The ratio of non-performing individual loans would increase from a current 5.8 percent to 7.3 percent in a one-year time horizon under a worst-case scenario of a 200- basis- point increase in interest rates, according to the December 2017 Financial Stability Report released by the National Bank of Romania (BNR) on Monday. 

"Preliminary estimates show that the ratio of non-performing individual loans would increase from a current 5.8 percent to 7.3 percent over a one-year horizon under a worst-case scenario of an increase in the interest rates by 200 basis points. Under such circumstances, debtors should be permanently informed of the risks they may face in the medium run to prevent indebtedness where they may subsequently face problems in repaying their financial debts. Thus, debtors would be better protected in the medium run if they required more loan agreements on fixed interest," the report says. 

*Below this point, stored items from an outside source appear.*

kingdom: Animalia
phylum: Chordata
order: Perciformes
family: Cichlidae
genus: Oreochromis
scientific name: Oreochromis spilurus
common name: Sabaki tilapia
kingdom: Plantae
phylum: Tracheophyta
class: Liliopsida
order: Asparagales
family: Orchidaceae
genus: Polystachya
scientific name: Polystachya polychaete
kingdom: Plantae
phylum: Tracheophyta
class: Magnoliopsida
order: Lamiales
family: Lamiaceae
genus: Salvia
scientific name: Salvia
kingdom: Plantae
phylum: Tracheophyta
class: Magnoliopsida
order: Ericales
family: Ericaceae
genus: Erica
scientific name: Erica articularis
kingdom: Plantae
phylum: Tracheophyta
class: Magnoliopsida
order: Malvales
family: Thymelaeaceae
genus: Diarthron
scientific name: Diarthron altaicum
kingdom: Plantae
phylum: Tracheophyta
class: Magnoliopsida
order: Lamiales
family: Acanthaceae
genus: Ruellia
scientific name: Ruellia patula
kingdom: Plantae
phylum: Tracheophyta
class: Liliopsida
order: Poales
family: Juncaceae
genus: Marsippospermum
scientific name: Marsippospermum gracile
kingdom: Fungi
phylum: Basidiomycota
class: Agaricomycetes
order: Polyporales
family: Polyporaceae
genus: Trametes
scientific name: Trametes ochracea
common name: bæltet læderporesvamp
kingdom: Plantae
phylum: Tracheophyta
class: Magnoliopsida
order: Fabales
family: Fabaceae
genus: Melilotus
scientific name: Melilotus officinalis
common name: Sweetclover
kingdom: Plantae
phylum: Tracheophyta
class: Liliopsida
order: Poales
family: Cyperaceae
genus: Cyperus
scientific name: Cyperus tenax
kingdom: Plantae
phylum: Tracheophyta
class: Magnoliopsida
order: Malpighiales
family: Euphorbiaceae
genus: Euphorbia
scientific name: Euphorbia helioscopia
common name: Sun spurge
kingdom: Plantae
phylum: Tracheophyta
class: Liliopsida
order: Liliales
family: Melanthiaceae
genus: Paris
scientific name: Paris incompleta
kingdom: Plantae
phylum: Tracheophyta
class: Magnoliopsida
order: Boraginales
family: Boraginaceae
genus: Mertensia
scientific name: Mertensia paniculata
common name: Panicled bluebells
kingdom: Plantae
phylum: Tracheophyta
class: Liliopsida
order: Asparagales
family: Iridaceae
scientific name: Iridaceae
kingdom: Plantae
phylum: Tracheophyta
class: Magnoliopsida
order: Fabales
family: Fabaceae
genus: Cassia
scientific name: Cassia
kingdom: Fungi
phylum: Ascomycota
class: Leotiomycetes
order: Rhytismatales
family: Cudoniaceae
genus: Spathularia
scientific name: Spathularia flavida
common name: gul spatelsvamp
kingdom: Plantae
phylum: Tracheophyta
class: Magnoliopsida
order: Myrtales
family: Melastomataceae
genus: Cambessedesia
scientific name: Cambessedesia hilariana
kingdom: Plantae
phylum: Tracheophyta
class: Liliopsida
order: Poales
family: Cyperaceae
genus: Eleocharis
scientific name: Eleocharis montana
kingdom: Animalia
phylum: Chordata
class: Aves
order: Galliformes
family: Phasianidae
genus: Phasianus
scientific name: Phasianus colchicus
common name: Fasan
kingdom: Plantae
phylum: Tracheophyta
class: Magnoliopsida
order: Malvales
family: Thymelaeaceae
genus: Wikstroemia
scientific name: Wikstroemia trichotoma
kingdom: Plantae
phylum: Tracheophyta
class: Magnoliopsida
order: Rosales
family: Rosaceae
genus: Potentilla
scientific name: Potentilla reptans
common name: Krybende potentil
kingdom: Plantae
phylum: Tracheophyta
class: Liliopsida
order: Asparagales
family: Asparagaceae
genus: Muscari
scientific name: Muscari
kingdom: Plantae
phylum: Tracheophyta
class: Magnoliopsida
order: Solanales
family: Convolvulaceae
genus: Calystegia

According to the document, most mortgage debtors would experience a potential interest rate shock in real time. Interest on 95 percent of the newly granted mortgage loans is variable, while interest on 58 percent of personal loans granted January-September 2017 is fixed. 

According to BNR, the interest rate risk is more pronounced in the case of mortgages, relative to personal loans, due to their longer maturities (up to 30 years versus 5 years on average) at much higher values. At the same time, the interest shock that borrowers whose interest rate has been fixed for the first five years of the repayment may be more significant when fixed interest on mortgages changes into variable interest (5-year fixed interest mortgages make up 3 percent of new loans, January to September 2017). 

The report also states that borrowers are exposed to macroeconomic risks as personal income declines. Under the present circumstances, a 6-percent decrease in the income of indebted persons may lead to an increase in the indebtedness by up to 2 percentage points. Moreover, this impact may lead to the materialisation of a significant failure in time, as could be seen in the case of indebted public administration employees, who had to put up with 25-percent wage cuts in July 2010, amidst an economic crisis. 

"Given that the rise in household indebtedness may be a vulnerability in financial stability, with potentially significant negative effects on both the financial system and future economic growth, the National Macro-prudential Supervisory Committee issued a recommendation in October 2017 to the Ministry of Public Finance and the National Bank of Romania to form a working group to deepen this subject, in view of possible future action to contain excessive household indebtedness," the report says.